Case ID: ad2d_293/html/0698-01.html
Source: Caselaw Access Project
Author: {"author": "", "license": "Public Domain", "url": "https://static.case.law/"}
Date Created: 2024-08-24T03:29:51.129683

John F. Carnevali, Respondent, v Richard B. Herman, Appellant.
    [742 NYS2d 85]
   In an action, inter alia, to recover - damages for legal malpractice, the defendant appeals from so much of an order of the Supreme Court, Westchester County (Barone, J.), entered April 4, 2001, as denied his motion to dismiss the complaint.

Ordered that the order is reversed insofar as appealed from, on the law, with costs, the motion is granted, and the complaint is dismissed.

The plaintiff commenced this action in October 2000 against the defendant alleging legal malpractice and fraud arising from representation provided in 1993 on a real estate transaction.
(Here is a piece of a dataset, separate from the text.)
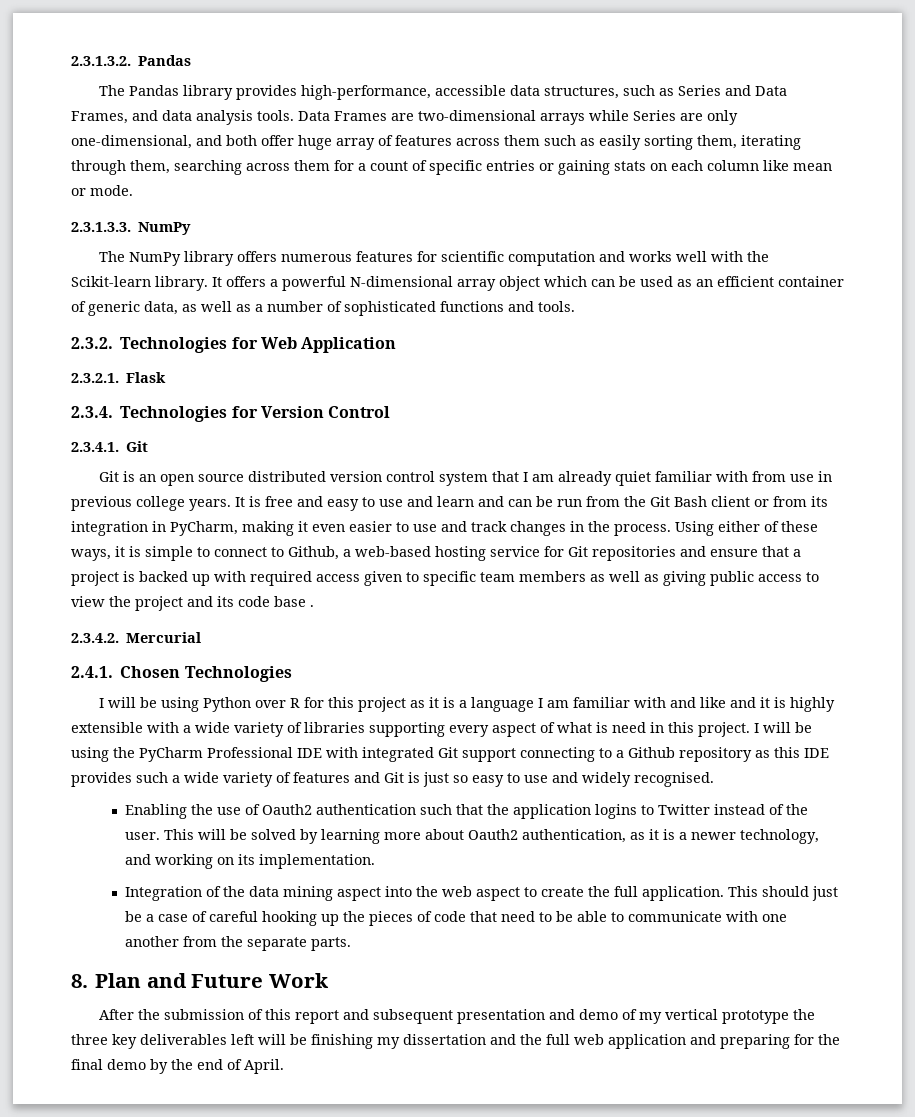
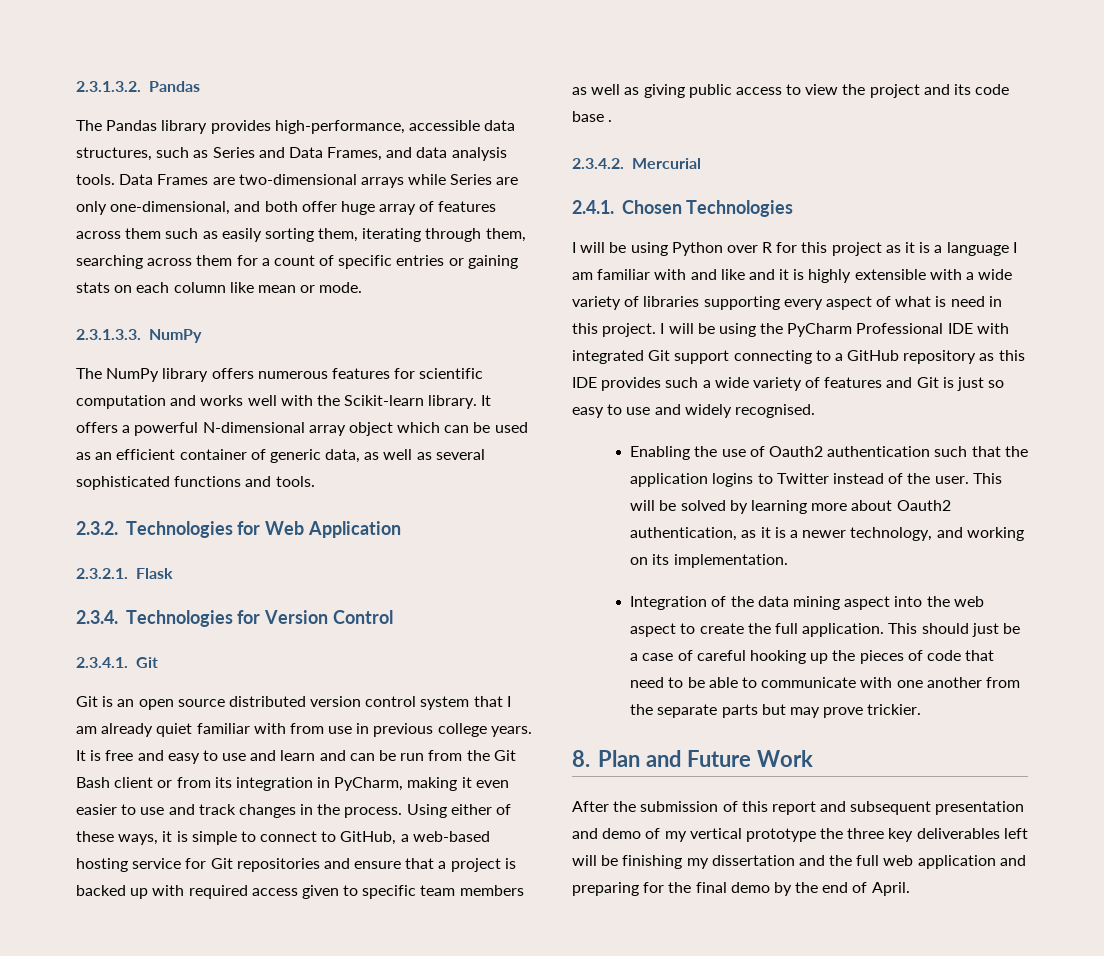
[255,301,342,312] a number of -> [435,449,485,460] several
[288,546,339,560] Github, -> [340,831,397,845] GitHub,
[628,747,675,758] Github -> [847,350,900,361] GitHub
[310,937,351,951] parts. -> [721,704,922,718] parts but may prove trickier.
As part of the sale of the plaintiffs property, the plaintiff took back a second mortgage executed by the purchaser, Steven R. Zoernack, in the amount of $40,000. The defendant’s closing statement indicated that “the original Second Mortgage was forwarded for recording with the Westchester County Clerk. Upon receipt of a copy of the recorded Second Mortgage, I will promptly forward same to your attention for your records.” The plaintiff alleged that he did not learn until 1998, after Zoernack defaulted, that the defendant failed to record the second mortgage executed to secure the promissory note. Before issue was joined, the defendant moved, inter alia, to dismiss the causes of action sounding in legal malpractice as time barred pursuant to CPLR 3211 (a) (5) and to dismiss the fraud cause of action pursuant to CPLR 3211 (a) (7). We now grant that relief.

Pursuant to CPLR 214 (6), an action to recover damages for legal malpractice must be commenced within three years of the accrual of the claim. A claim to recover damages for legal malpractice accrues when the malpractice is committed, not when it is discovered (see Shumsky v Eisenstein, 96 NY2d 164, 166; Santulli v Englert, Reilly & McHugh, 78 NY2d 700; Glamm v Allen, 57 NY2d 87). Here, the legal malpractice complained of occurred in 1993, more than three years before the commencement of this action, and the statute of limitations was not tolled by the continuous representation doctrine beyond 1994 (see Santulli v Englert, Reilly & McHugh, supra; Ruggiero v Powers, 284 AD2d 593; Kahn v Hart, 270 AD2d 231; Tal-Spons Corp. v Nurnberg, 213 AD2d 395, 397). The only contacts with the defendant after May 1993 asserted by the plaintiff in his affidavit in opposition to the motion to dismiss were in June 1994 when, after unsuccessfully attempting to reach the defendant, he was assured by the defendant’s secretary that the second mortgage had been recorded, and in March 1998, after learning that the second mortgage had not been recorded. Since in 1994, the plaintiff was no longer “acutely aware of such need for further representation on the specific subject matter underlying the malpractice claim,” the defendant’s representation on the matter had ceased at that time (Shumsky v Eisenstein, supra at 169; see Young v New York City Health & Hosps. Corp., 91 NY2d 291; Ashmead v Groper, 251 AD2d 716). Accordingly, the plaintiffs causes of action sounding in legal malpractice should have been dismissed as time barred.

The cause of action sounding in fraud, commenced in October 2000, is also time barred. Despite the alleged misrepresentation by the defendant’s secretary that the second mortgage had been recorded, the plaintiff could have, with reasonable diligence, discovered that the mortgage had not been recorded in June 1994, as he did in March 1998 (see Julian v Carroll, 270 AD2d 457; Leftowitz v Appelbaum, 258 AD2d 563; CPLR 203 [g]; 213 [8]). In any event, the plaintiff failed to state a cause of action for fraud separate and distinct from his causes of action for legal malpractice (see Weiss v Manfredi, 83 NY2d 974, 977; Simcuski v Saeli, 44 NY2d 442, 451-452; Ruggiero v Powers, supra at 595; Sage Realty Corp. v Proskauer Rose, 251 AD2d 35, 39; Spinosa v Weinstein, 168 AD2d 32, 41).

In light of our determination, we need not address the defendant’s remaining contentions. Santucci, J.P., Friedmann, H. Miller and Schmidt, JJ., concur.